本公开公开了一种波束失败检测方法、信息配置方法、终端及网络设备,其方法包括:接收用于波束失败检测的配置信息;根据配置信息,对目标波束对应的波束失败检测的定时器和/或计数器进行预设操作;其中,目标波束为终端支持的波束中的一个,或者终端支持的带宽部分BWP对应的波束。

Description

波束失败检测方法、信息配置方法、终端及网络设备
相关申请的交叉引用
本申请主张在2018年4月16日在中国提交的中国专利申请No.201810338768.8的优先权,其全部内容通过引用包含于此。
技术领域
本公开涉及通信技术领域,尤其涉及一种波束失败检测方法、信息配置方法、终端及网络设备。

──────

* 任务说明 A
在这段关于波束失败检测的文本中,本申请主张优先权的那件中国专利申请是在哪一天提交的?
* 任务说明 B
请把这段关于波束失败检测的文本中从“Description”开始、一直到“息配置方法、终端及网络设备。”为止的全部文字逐字重抄一遍。

* 所示资料
──────

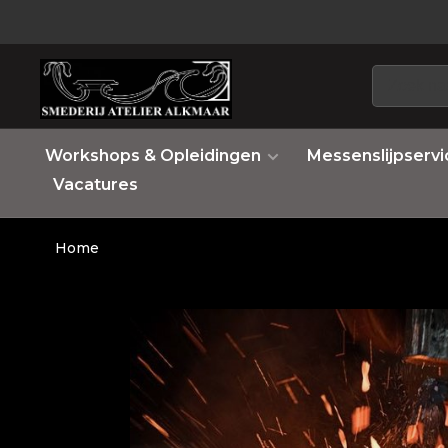
Workshops & Opleidingen
Messenslijpservi
Vacatures
Home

──────

* 你的回答 A
2018年4月16日。

* 你的回答 B
Description

波束失败检测方法、信息配置方法、终端及网络设备
相关申请的交叉引用
本申请主张在2018年4月16日在中国提交的中国专利申请No.201810338768.8的优先权,其全部内容通过引用包含于此。
技术领域
本公开涉及通信技术领域,尤其涉及一种波束失败检测方法、信息配置方法、终端及网络设备。